L.A. County may soon have a “living wage ordinance” of its own although one considerably weaker than the measure adopted by the city of Los Angeles last year.

The county measure, sponsored by Supervisor Yvonne Brathwaite Burke, would only require contractors to disclose the wages they pay their lowest-paid workers. It also would give contractors who pay the higher wage and benefits a leg up in the bidding for county contracts although how much of a boost has not yet been determined.

The proposal does not require all contractors to actually pay a living wage, like the ordinance passed by the L.A. City Council last year. That law calls for contractors pay at least $7.25 an hour with benefits or $8.50 an hour without benefits although in the year since the city’s living wage ordinance was passed, most city departments have not regularly enforced the measure.

Labor leaders acknowledge that the more conservative Board of Supervisors is unlikely to support a living wage statute like the city’s.

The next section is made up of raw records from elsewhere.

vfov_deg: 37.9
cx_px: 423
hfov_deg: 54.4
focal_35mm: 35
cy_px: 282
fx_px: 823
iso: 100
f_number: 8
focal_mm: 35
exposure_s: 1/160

Two of the five members, Don Knabe and Michael D. Antonovich, oppose even the watered-down measure sponsored by Burke.

Of the other members, Burke said she would want to examine the success of the city measure before adopting a similar law at the county level. Supervisors Gloria Molina and Zev Yaroslavsky didn’t want to discuss the measure.

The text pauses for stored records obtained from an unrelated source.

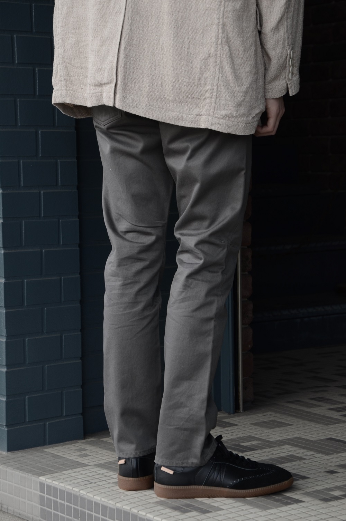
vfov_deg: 19.5
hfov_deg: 13.0
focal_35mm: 105
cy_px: 260
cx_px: 173
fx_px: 1520
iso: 320
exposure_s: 1/320
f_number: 5.6
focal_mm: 70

“I don’t think a living wage ordinance like the city’s would get through the board right now, not without a major campaign,” said Tirana Silton, coordinator of the internal building services division at Service Employees International Union Local 1877. “We’re trying a different tactic that we hope will get to the same goal.”

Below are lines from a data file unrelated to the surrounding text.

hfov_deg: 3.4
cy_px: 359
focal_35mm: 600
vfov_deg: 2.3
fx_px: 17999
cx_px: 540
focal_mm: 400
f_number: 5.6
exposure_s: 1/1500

While problems have surfaced at the city level, Burke nonetheless believes that some measure should be adopted. When employers fail to pay workers sufficient wages or provide health insurance, she said, the taxpayers ultimately pick up the tab in social service spending.

“We have an issue of bad business practice here that must be addressed,” she said. “We are choosing the low bidder without considering the cost to us down the road from contract employees without benefits turning to county health services. We need to factor this into our contracting process.”

The proposal was approved in concept on a 3-2 vote last April, with Antonovich and Knabe dissenting. The board instructed county staff to come back by the end of July with recommendations on what the living wage would be, and how much extra credit points companies would get on their bids for paying the living wage to their employees.

Antonovich spokesman Cam Currier said the proposal would hurt small businesses because they can least afford to endure another wage increase on top of the four minimum wage increases in the past two years. Currier also cited a County Administrative Office report that said the county would pay $22 million more in the form of higher contracts to bidders who pay the living wage.

The Los Angeles Area Chamber of Commerce gave a brief statement opposing the concept approved by supervisors, saying it would be burdensome on small businesses and would send an anti-business message.

“We’re pushing our case very hard with Supervisor Burke, who has said in the past that she is a supporter of small and mid-sized businesses getting procurements,” said Chamber legislative affairs director Anita Zusman.